→ ASSIGNMENT: Print, word for word, every line from the beginning of the listing up to and including the line with "económico, Hefei, Anhui, China". Pictures are to be excluded.

== DATA RECORDS ==

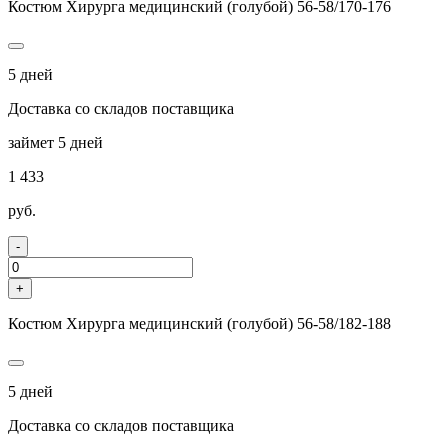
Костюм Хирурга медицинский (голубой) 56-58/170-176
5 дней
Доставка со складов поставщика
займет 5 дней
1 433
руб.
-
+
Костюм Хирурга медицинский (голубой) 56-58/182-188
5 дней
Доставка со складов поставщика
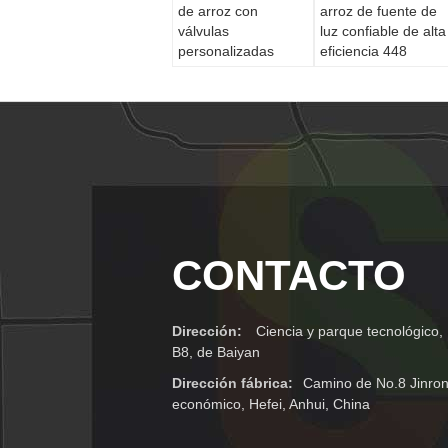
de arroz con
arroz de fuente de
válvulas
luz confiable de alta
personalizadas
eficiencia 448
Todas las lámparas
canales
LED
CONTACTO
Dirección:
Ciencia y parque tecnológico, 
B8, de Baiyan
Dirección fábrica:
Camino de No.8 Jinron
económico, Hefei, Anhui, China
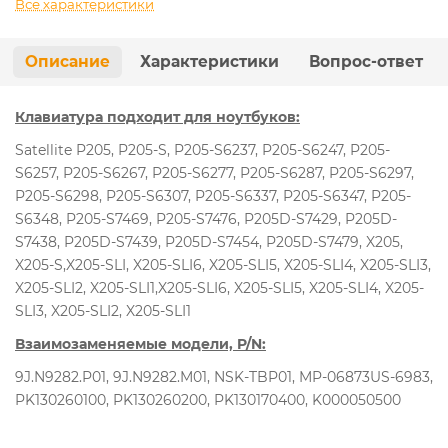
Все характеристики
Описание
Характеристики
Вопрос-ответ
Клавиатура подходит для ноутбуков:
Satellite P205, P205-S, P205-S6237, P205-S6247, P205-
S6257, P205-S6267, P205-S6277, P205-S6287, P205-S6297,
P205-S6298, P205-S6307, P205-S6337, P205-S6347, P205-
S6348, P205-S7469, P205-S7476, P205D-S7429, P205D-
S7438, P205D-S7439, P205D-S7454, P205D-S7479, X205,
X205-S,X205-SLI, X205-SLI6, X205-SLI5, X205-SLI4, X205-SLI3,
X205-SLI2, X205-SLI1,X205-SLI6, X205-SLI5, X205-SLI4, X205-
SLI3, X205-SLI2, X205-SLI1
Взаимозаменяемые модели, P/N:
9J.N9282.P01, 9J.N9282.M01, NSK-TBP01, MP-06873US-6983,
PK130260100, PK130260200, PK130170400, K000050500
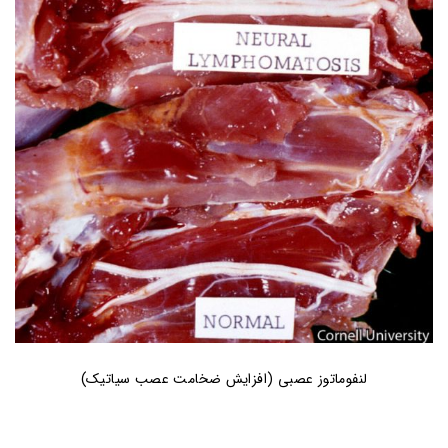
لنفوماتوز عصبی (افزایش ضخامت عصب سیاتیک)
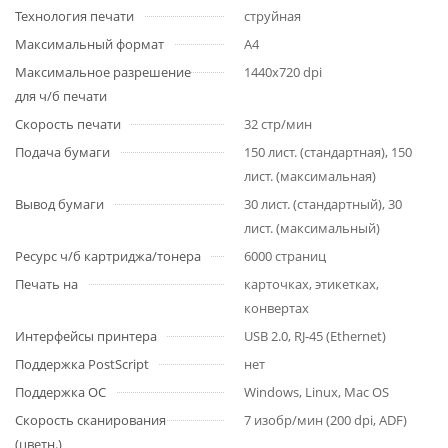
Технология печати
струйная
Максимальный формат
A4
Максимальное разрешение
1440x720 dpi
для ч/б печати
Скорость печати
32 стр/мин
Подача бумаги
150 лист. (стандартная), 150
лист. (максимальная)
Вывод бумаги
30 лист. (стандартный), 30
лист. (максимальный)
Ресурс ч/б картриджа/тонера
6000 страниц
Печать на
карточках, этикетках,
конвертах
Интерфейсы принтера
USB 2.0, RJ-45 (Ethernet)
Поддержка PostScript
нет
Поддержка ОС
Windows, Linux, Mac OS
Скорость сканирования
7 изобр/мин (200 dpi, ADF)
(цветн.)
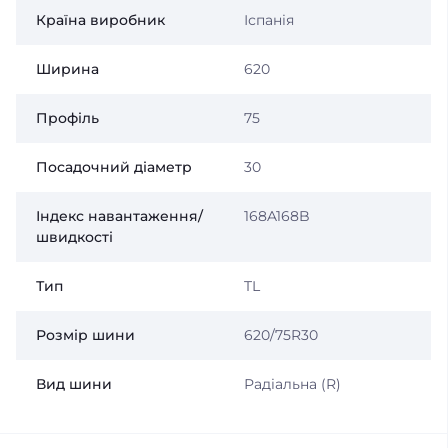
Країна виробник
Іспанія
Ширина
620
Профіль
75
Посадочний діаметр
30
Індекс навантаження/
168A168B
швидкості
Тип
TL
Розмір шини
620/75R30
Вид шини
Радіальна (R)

===

→ EXERCISE ANSWER:
Костюм Хирурга медицинский (голубой) 56-58/170-176
5 дней
Доставка со складов поставщика
займет 5 дней
1 433
руб.
-
+
Костюм Хирурга медицинский (голубой) 56-58/182-188
5 дней
Доставка со складов поставщика
de arroz con
arroz de fuente de
válvulas
luz confiable de alta
personalizadas
eficiencia 448
Todas las lámparas
canales
LED
CONTACTO
Dirección:
Ciencia y parque tecnológico, 
B8, de Baiyan
Dirección fábrica:
Camino de No.8 Jinron
económico, Hefei, Anhui, China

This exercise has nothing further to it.